Il vecchio continente versa in uno stato di profonda angustia, frammista a risentimento e nostalgia per un passato che non potrà tornare, una volta disintegrata l’Unione Europea. Questi sentimenti si nutrono giorno dopo giorno di ignoranza, populismo, angoscia, demagogia, disinformazione, ed è prevedibile che si determini l’implosione dell’intero sistema perché in Europa, come ha sostenuto George Friedman: «historically conflict is due to emerge again».
Le istituzioni comuni europee, peraltro, sono state concepite per amministrare la prosperità nella libertà, più che per governare la complessità di spirali recessive. Dopo il crollo del muro di Berlino, stati dittatoriali, partiti estremisti, fazioni terroristiche, mafie, hanno acquisito una forza eccezionale e, sfruttando la crisi delle élites pubbliche, hanno minato il modello democratico.
Russia, Cina, Iran, non sono nazioni democratiche. In paesi europei come Italia, Francia, Ungheria, ma anche in Turchia, Filippine, Sudafrica, Bangladesh, Tanzania, si assiste al declino della legal civilisation, al diffondersi di una disposizione naturale delle persone all’accettazione di comportamenti illiberali, che possono soltanto spianare la strada a sistemi autocratici. Per tacere dello Jihādismo, la cui strategia, lontana dall’essersi esaurita, è atta a destabilizzare l’ordine politico di stati e modelli politici già fragili, in Asia e in Africa.

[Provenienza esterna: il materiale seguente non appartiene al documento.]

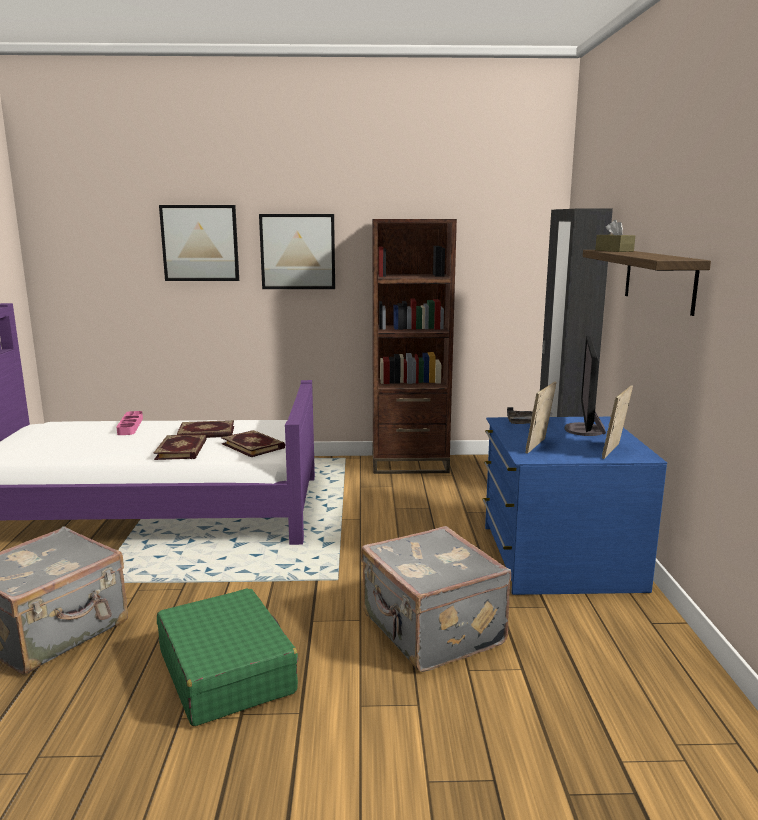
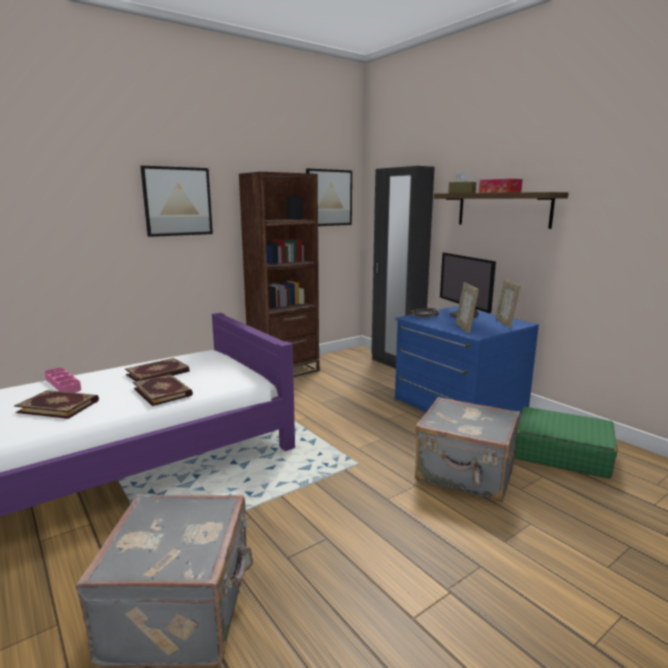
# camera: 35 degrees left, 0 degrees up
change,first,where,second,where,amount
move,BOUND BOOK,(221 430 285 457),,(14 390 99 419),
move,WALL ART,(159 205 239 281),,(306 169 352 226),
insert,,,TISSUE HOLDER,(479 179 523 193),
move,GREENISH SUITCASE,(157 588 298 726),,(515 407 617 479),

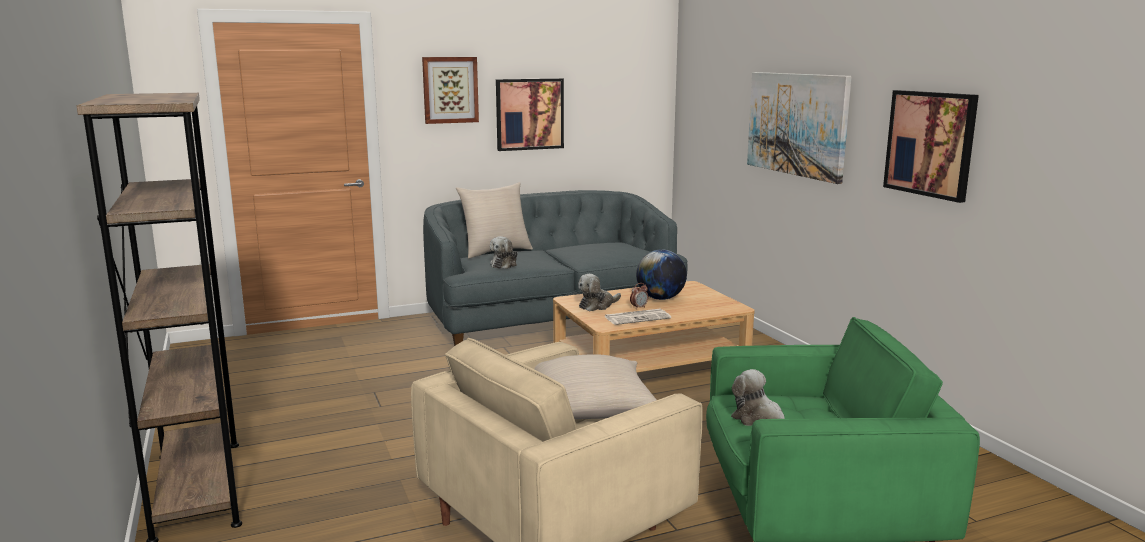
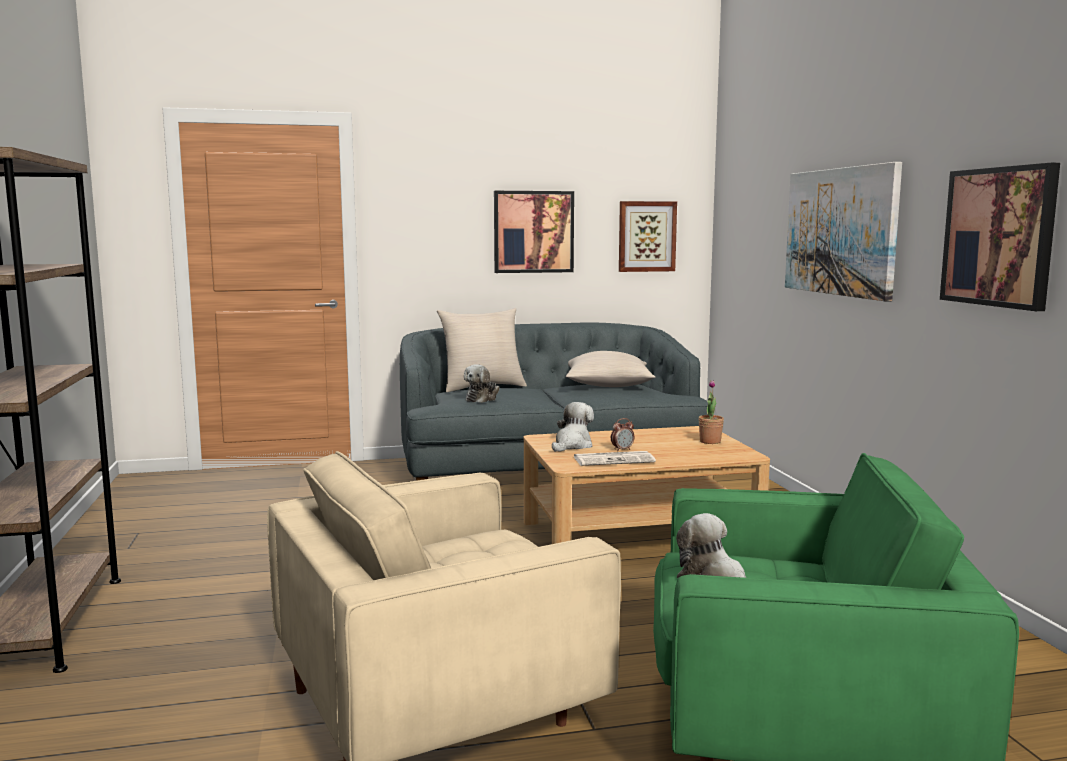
# camera: 10 degrees right, 5 degrees down
change,first,where,second,where,amount
rotate,CUDDLY TOY,(578 274 621 311),,(552 402 594 452),150 degrees clockwise
move,BEIGE PILLOW,(534 354 657 419),,(566 351 655 387),
move,WALL ART,(422 57 479 124),,(619 201 677 272),
insert,,,POTTED PLANT,(699 380 724 444),
delete,DESK GLOBE,(636 249 687 300),,,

Per facilità di espressione, chiameremo queste entità col nome di forze dispotiche, soggetti in grado di armonizzare i propri interessi geostrategici in funzione anti-occidentale. Spiegava Giovanni Sartori: «In passato il dittatore rovesciava la democrazia, il passaggio all’autocrazia era manifesto, rivoluzionario. Oggi questo processo avviene senza alcuna rivoluzione, senza neppure bisogno di riforme. Il caso più potente è la Russia di Putin: formalmente resta un sistema semipresidenziale, ma di fatto un uomo solo si è impadronito del potere e di tutti i contropoteri previsti per contrastarlo».

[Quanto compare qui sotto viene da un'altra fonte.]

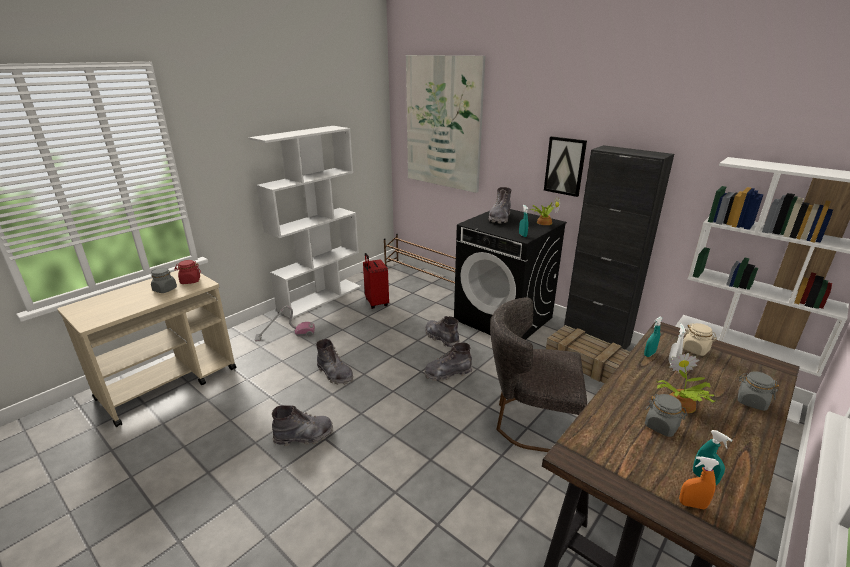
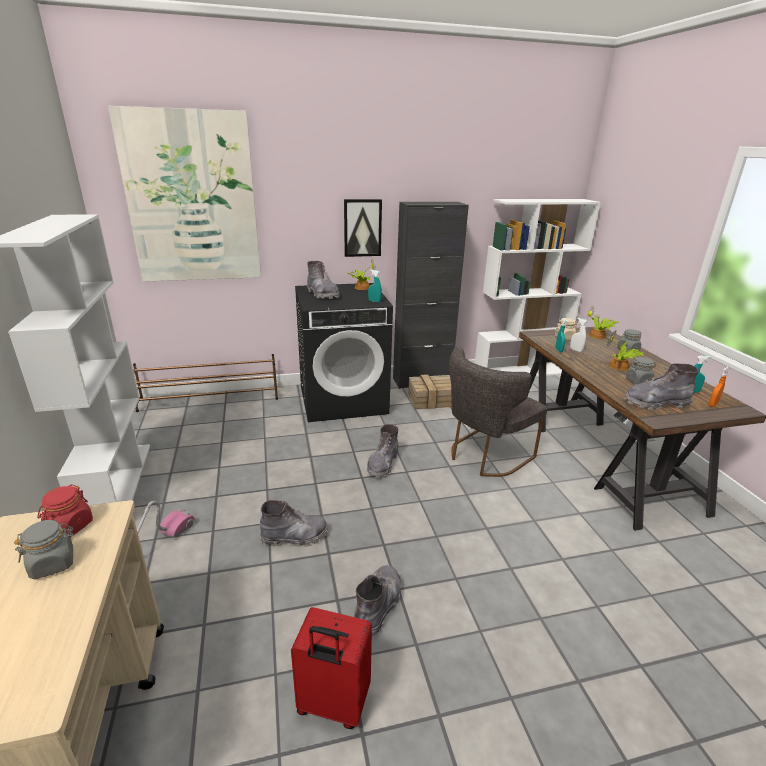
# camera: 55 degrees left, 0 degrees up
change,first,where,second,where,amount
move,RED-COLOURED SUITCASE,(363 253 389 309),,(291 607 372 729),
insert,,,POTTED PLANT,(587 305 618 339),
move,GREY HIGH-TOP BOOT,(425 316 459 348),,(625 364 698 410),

Per dare vita alla propria egemonia, le forze dispotiche si scambiano informazioni e condividono know-how e infrastrutture, tecnologie militari e civili; non si limitano a reprimere le voci del dissenso interno, bensì utilizzano un ventaglio di strumenti per influenzare il quadro politico dei paesi democratici. Le élites pubbliche occidentali sottovalutano l’attacco sferrato dalle forze dispotiche per manipolare l’opinione pubblica europea e americana, sottovalutano il livello dello scontro tra la società aperta e i suoi nemici. I mezzi di penetrazione usati sono antichi e moderni: la televisione, la radio, la carta stampata, l’incremento di istituti di studio e di cultura, gli investimenti nel business sportivo, l’aiuto occulto fornito a partiti e movimenti politici in Occidente, tramite informazioni e denaro, la cosiddetta «disinformazione sistematica e intenzionale» che ha ben precisi mandanti e dilaga sul web.

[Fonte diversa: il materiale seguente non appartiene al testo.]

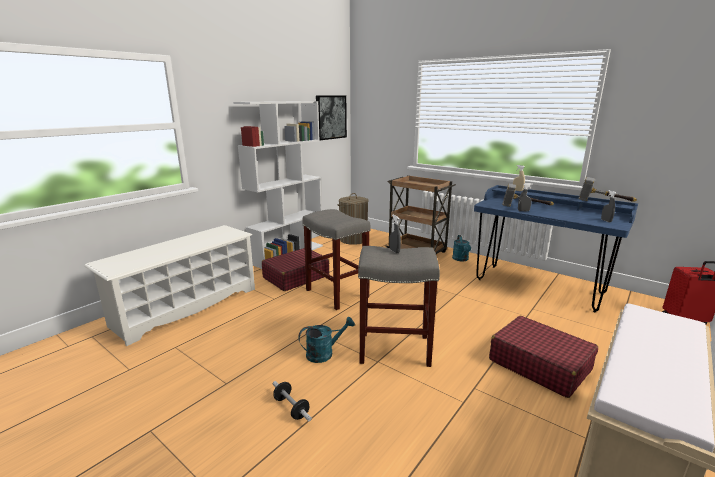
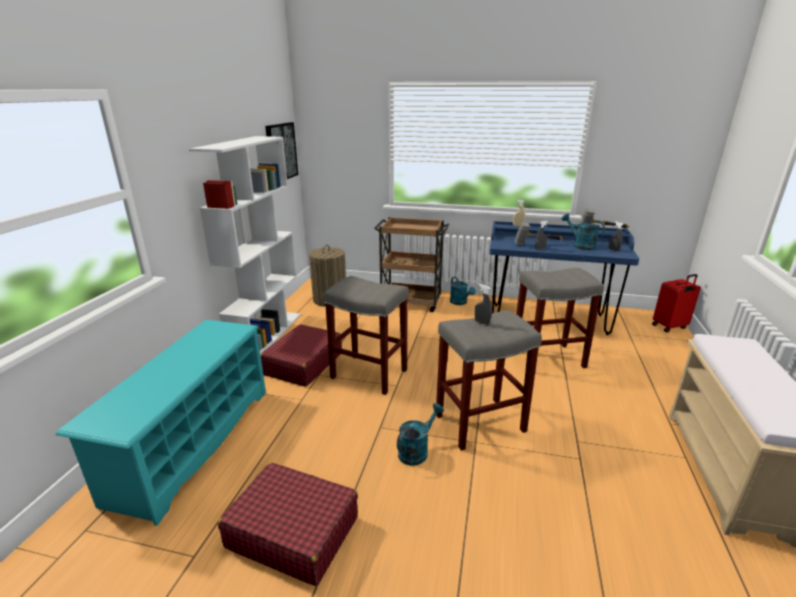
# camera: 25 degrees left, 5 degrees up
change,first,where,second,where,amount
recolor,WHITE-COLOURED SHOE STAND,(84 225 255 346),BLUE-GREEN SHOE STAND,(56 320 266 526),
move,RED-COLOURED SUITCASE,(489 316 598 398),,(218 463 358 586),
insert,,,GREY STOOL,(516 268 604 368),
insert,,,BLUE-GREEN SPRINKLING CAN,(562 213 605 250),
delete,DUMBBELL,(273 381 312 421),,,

La Cina investe ogni anno nella cosiddetta “informazione internazionale” un budget superiore a 8 miliardi di Euro. Un capitale ingente, che pure è lecito calcolare per difetto, usato per plasmare una realtà parallela ad uso e consumo del pubblico occidentale. Il governo russo, che in patria controlla le e-mail, le chiamate, il traffico in rete dei politici dell’opposizione e dissidenti, attraverso SORM e SORM-2, all’estero sostiene regimi autoritari come quelli siriano, venezuelano, coreano, condiziona la politica americana ed europea.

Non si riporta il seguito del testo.